**WHAT TO DO:**
(1) In the forum thread on separating goat kids from their mother, what does liz put the kids in when she separates them?
(2) Render this sentence from the goat-separation thread in Spanish: "I am wanting to separate the baby and start milking her in the mornings."
(3) Write what comes next in the forum thread about separating goat kids from an anxious mother, picking up after its final sentence.

**PROVIDED TEXT:**
--- --- ---

# Question about separating kids from anxious mom



## trmeyer (Mar 2, 2011)

OK, I have the two goats that I just got, the 1/2 alpine, 1/2 saanen doe with a buckling kid. This is her first kidding and she is a VERY attentive mother. Like when I am in the little room with them and am standing between her and the baby she is constantly looking around me to find out where he is. 

I am wanting to separate the baby and start milking her in the mornings. I am just now getting the mother to start eating again since I brought her home on Saturday. I am planning on starting this separation either Friday night (when I bring home the two bottle babies) or Saturday night. I'm trying to think of the best way to not add too much stress to her. 

At night I keep the mom and the baby in a little room by themselves so that I can control her grain amount in the evening feeding and morning feeding. I wanted to see what she was eating and my other piggy goats would eat everything in front of them and not share. So they are in this room that I usually use to keep the kids in when I separate the babies for milking. It is big enough that I can make a little makeshift pen for the babies and still have room for the mom. Do you think that this would be less stressful if she is in the same room with her baby or would it be better to have them in a completely out of sight (but not out of earshot) room. I just want to make this as easy a transition on her so she doesn't get all stressed out again. She really is a beautiful doe and I want her to work out so much for our family and be content here. I will have to try to get pictures sometime in the next few days. 

Tracy


----------



## liz (Oct 5, 2007)

What I do when I separate is to put kids in a large dog crate in the stall that they are normally in...they can see mom and mom can see and be with them but they can't nurse. It's helped alot with getting over the anxious first few nights and after a week of doing this, my kids know where their "new" bed is and automatically go there at dark.

--- --- ---

**RECORDED INFORMATION:**
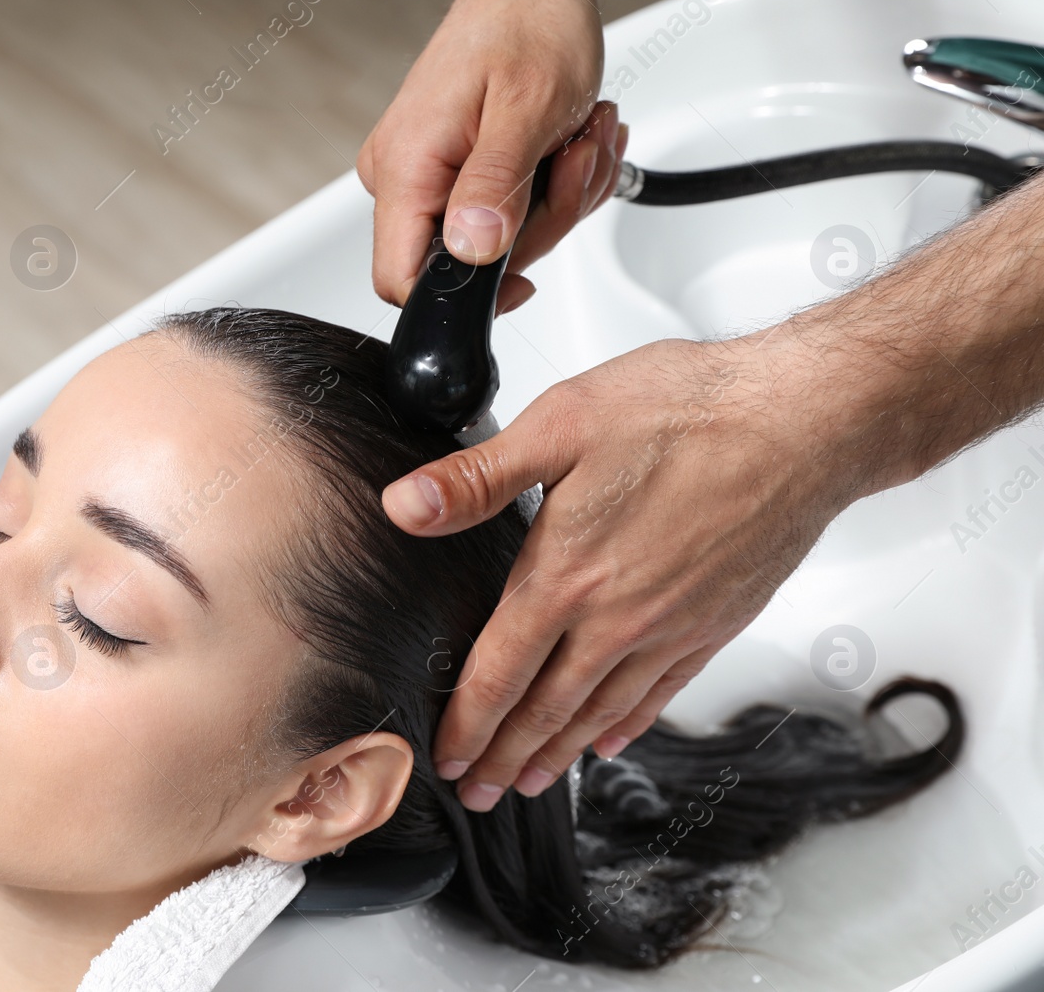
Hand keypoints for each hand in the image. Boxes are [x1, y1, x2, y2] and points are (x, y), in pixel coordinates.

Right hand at [357, 0, 624, 315]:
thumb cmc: (528, 26)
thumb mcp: (527, 110)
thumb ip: (495, 188)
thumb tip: (473, 252)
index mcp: (407, 167)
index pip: (401, 280)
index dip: (464, 298)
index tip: (523, 278)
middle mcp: (403, 176)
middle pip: (468, 265)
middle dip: (542, 222)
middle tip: (574, 160)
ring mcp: (426, 175)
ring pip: (498, 243)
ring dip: (559, 198)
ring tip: (576, 138)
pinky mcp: (452, 171)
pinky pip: (504, 215)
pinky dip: (550, 187)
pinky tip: (565, 143)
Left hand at [380, 332, 860, 811]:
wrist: (802, 422)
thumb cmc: (689, 411)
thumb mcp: (561, 425)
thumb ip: (478, 479)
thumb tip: (403, 506)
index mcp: (567, 573)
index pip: (498, 672)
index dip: (467, 724)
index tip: (446, 758)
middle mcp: (618, 617)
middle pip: (546, 709)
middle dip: (504, 757)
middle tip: (477, 794)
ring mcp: (671, 627)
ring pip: (601, 712)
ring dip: (559, 753)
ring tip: (530, 782)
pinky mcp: (715, 622)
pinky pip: (661, 692)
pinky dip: (628, 725)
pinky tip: (611, 740)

--- --- ---

**ANSWERS TO EACH TASK:**
(1) A large dog crate in the stall they are normally in.

(2) Quiero separar a la cría y empezar a ordeñarla por las mañanas.

(3)
----------



## happybleats (Sep 12, 2010)

we pull babies at 2 weeks old if all is well with them and put them in a kid pen at night..milk mom in the AM and then give baby back for the day..We have learned putting them away from mom works best..The first few days is hard on both...but soon they become used to the idea..moms even seem to look forward to the break..lol..baby gets some feed and hay to nibble on and water to drink, a bit of minerals, salt and Baking soda....We tried having the kids in a pen within moms area and they scream all night wanting mom they can see but cant reach...also if there is any way at all they can nurse through the fence they will. If you are bringing home bottle babies..will they keep this buck company..putting him by himself will be hard on him..just remember..the first few days will be loud with them crying..but it will be ok...: )


----------



## StaceyRosado (Oct 5, 2007)

yes keep baby where mom can see it -- that will help her anxiety levels very much


----------



## trmeyer (Mar 2, 2011)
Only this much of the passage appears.